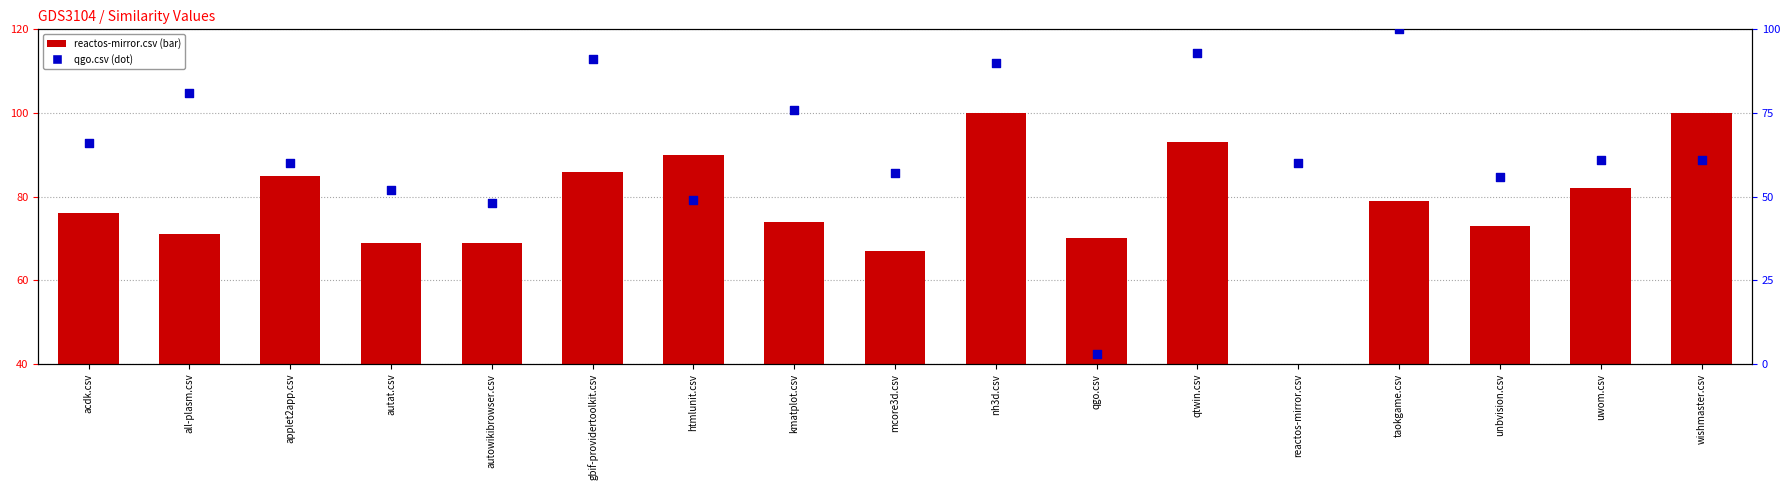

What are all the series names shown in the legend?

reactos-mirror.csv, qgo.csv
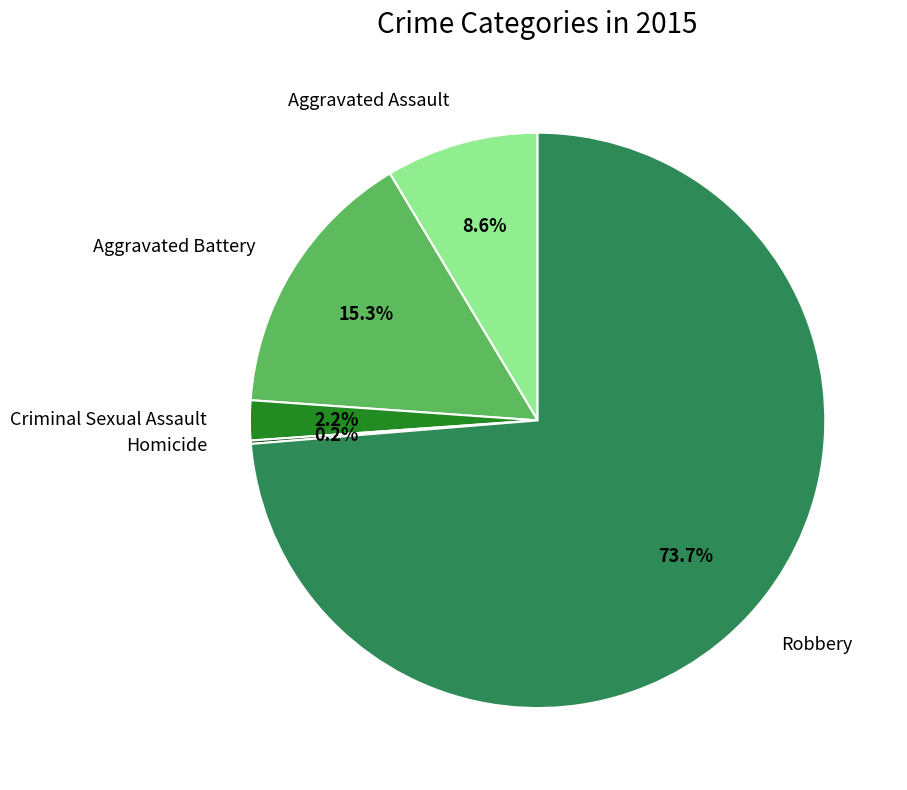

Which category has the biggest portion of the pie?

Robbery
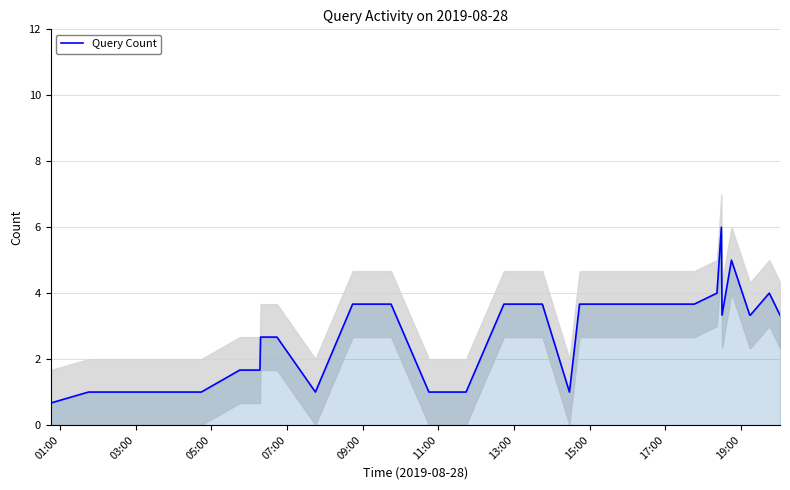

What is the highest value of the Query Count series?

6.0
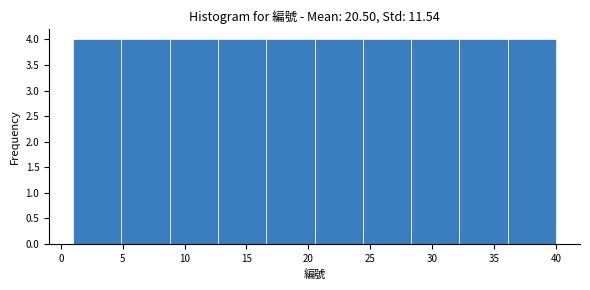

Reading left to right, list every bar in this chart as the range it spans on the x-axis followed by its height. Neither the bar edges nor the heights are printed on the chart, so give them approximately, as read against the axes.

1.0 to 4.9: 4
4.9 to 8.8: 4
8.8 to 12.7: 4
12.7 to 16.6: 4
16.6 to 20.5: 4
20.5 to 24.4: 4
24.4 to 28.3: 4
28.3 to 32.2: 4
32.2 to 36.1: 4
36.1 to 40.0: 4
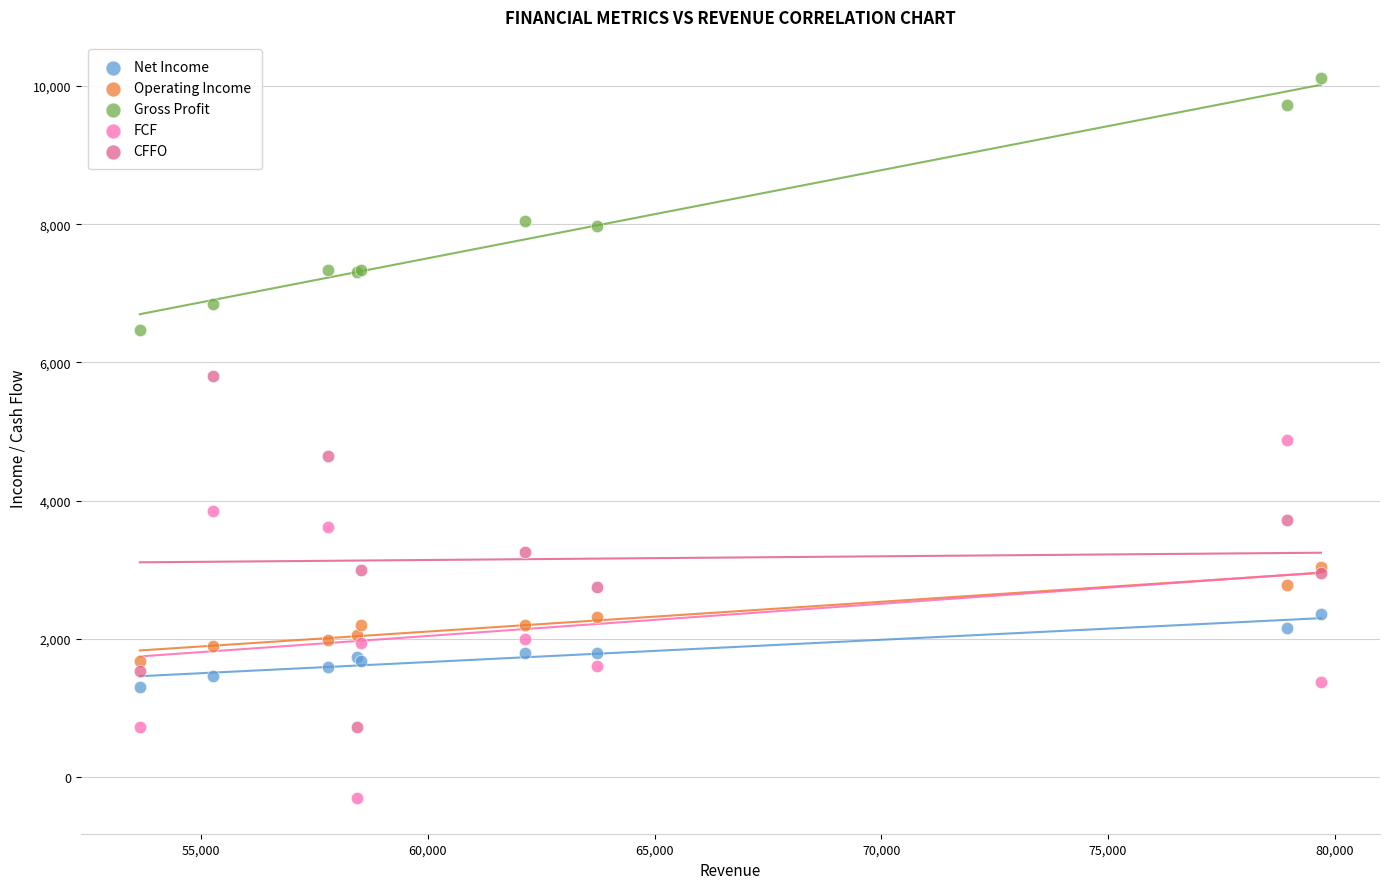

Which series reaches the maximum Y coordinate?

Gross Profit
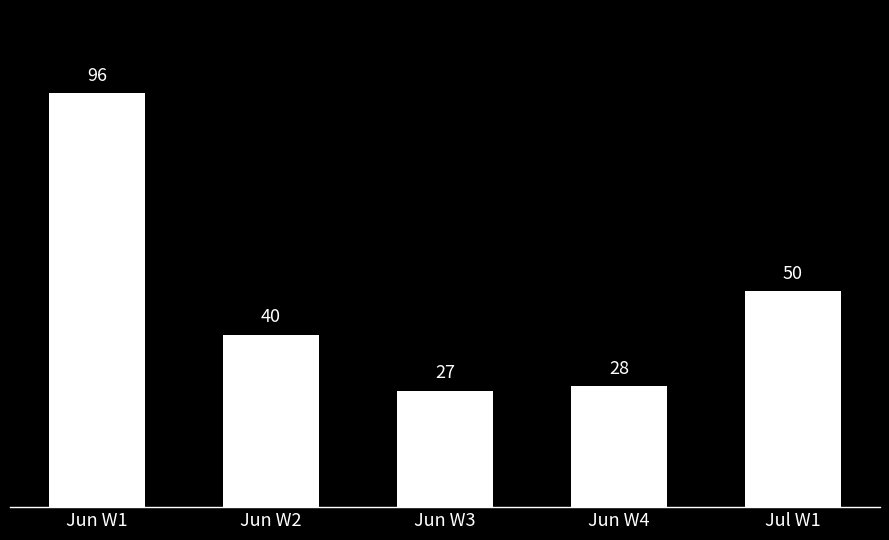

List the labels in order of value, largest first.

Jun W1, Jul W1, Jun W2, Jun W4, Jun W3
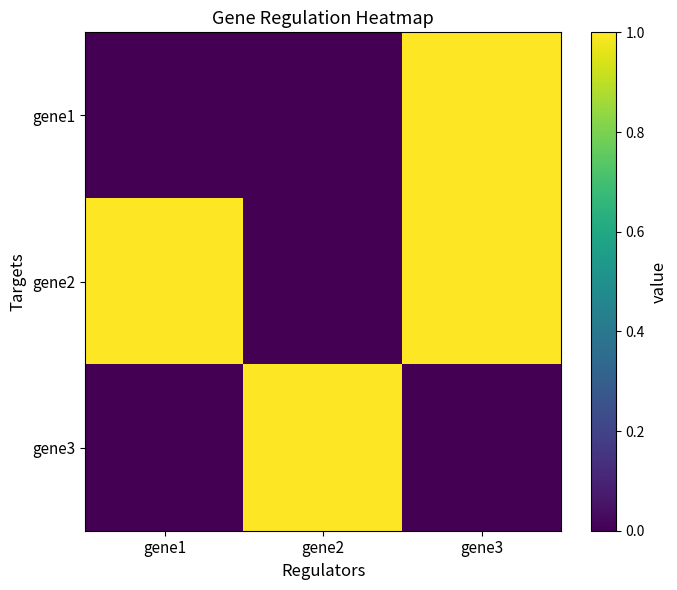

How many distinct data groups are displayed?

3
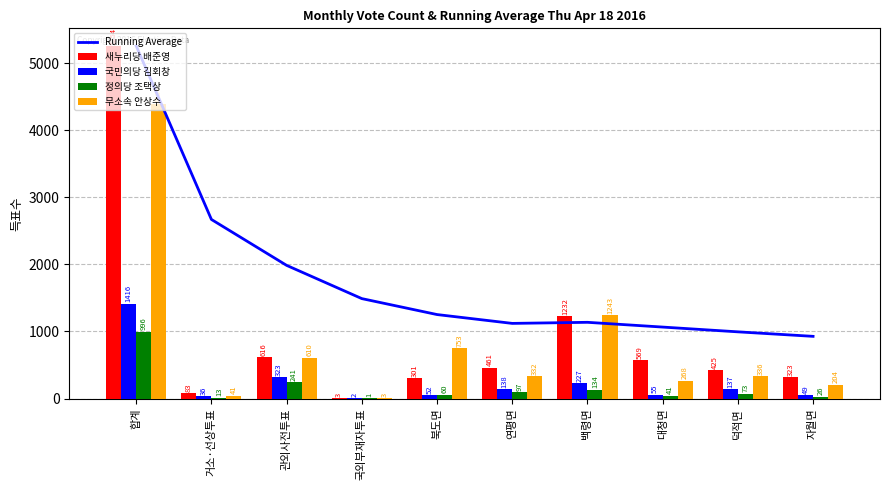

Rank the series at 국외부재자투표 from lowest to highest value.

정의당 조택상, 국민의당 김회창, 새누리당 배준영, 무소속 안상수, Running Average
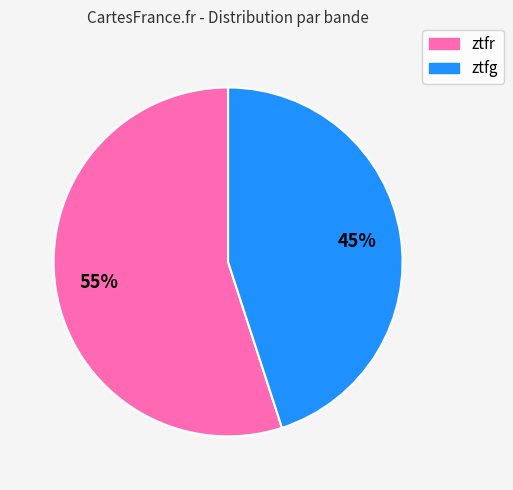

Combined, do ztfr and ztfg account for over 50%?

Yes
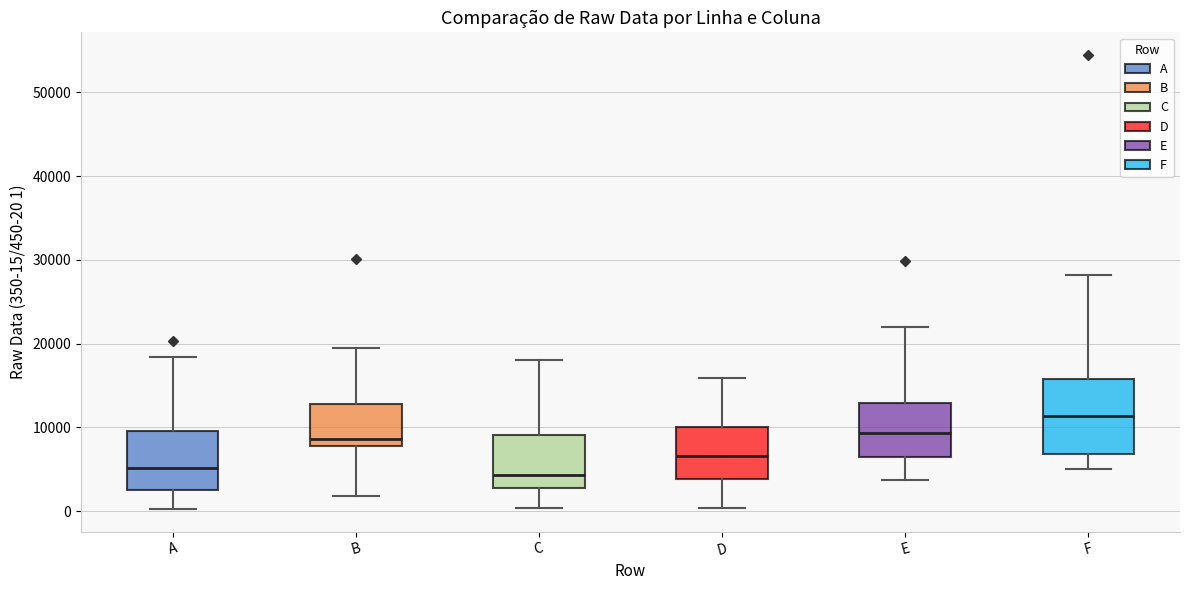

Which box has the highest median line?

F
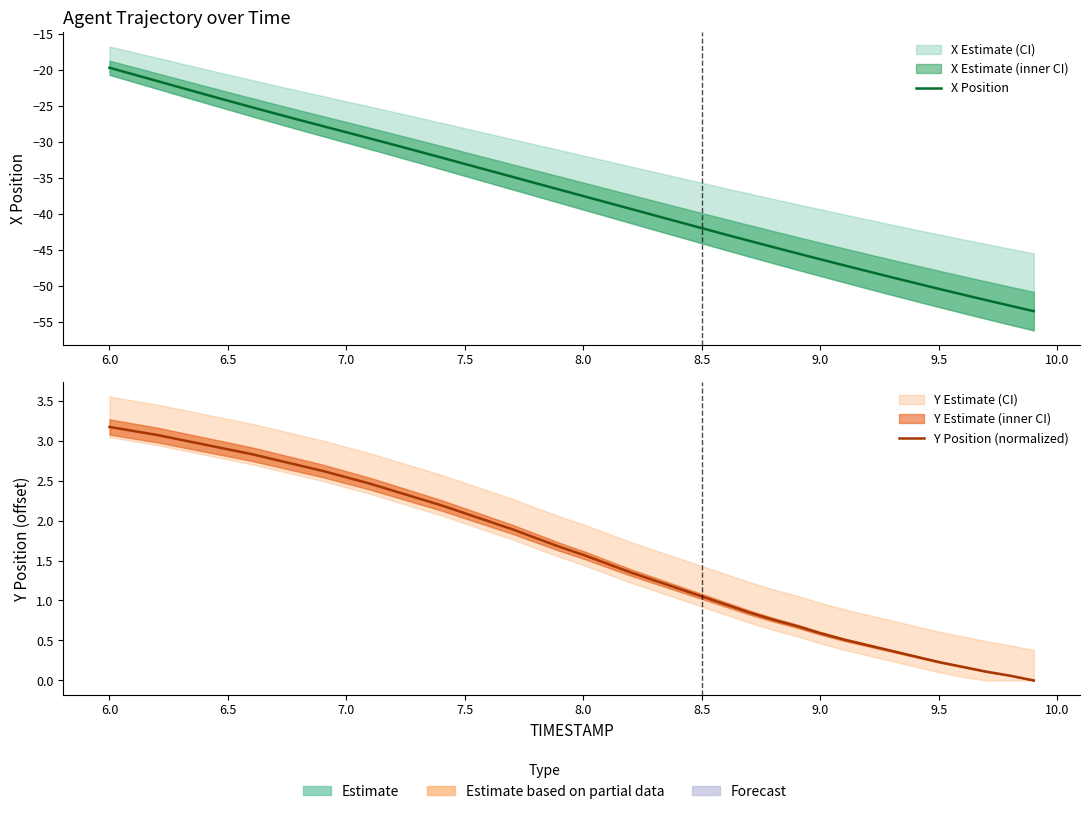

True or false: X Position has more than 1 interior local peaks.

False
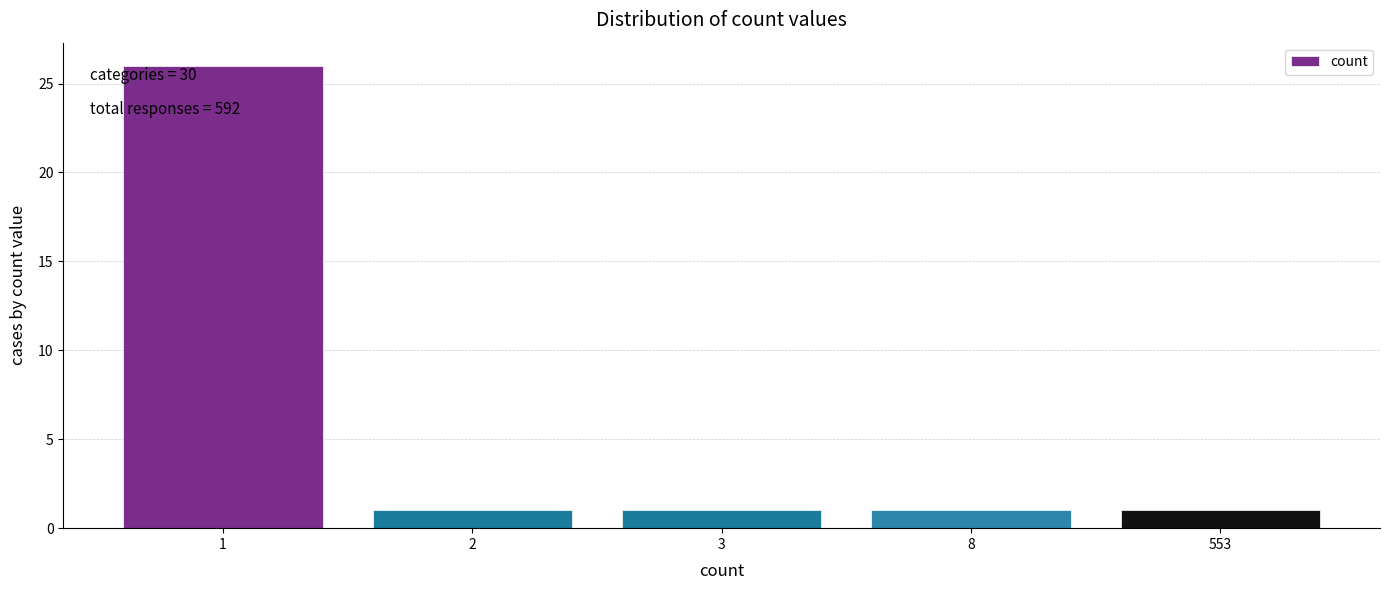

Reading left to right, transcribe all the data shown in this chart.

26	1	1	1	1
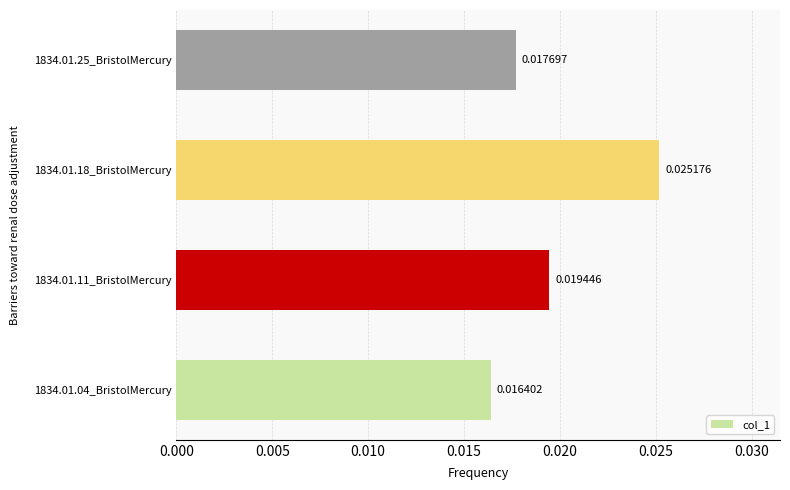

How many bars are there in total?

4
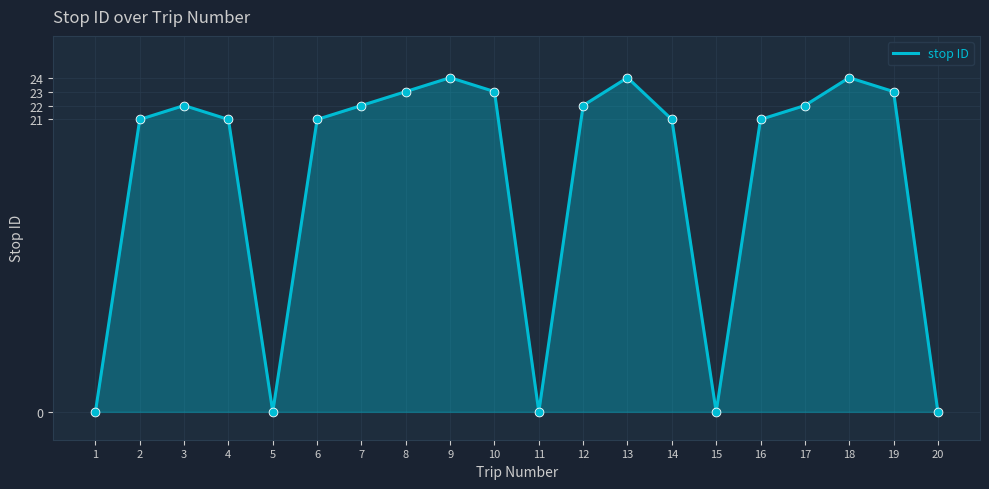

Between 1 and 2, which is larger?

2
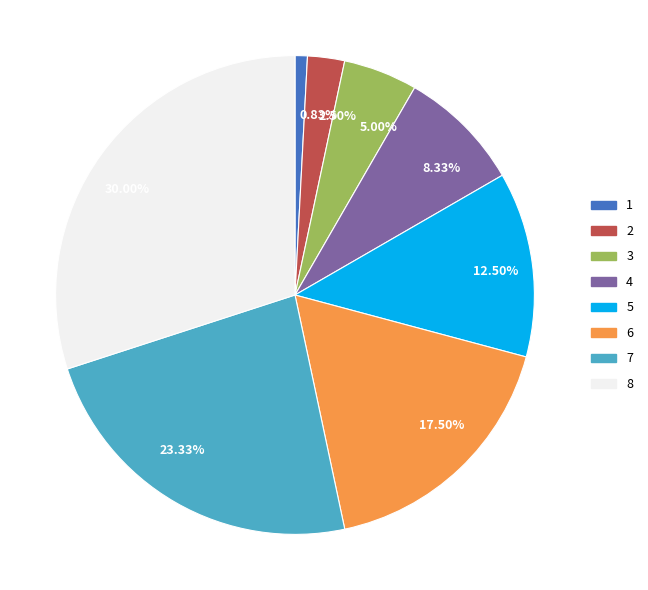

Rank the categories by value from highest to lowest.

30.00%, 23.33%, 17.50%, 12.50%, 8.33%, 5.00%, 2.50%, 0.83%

#### [Your instructions]
Starting at the beginning of the records and stopping after the line that contains "Reading left to right, list", reproduce that text with "portion" replaced by "share" and everything else unchanged. Omit the pictures.

#### [Solved exercise]
What are all the series names shown in the legend?

reactos-mirror.csv, qgo.csv

Which category has the biggest share of the pie?

Robbery

What is the highest value of the Query Count series?

6.0

Reading left to right, list every bar in this chart as the range it spans on the x-axis followed by its height. Neither the bar edges nor the heights are printed on the chart, so give them approximately, as read against the axes.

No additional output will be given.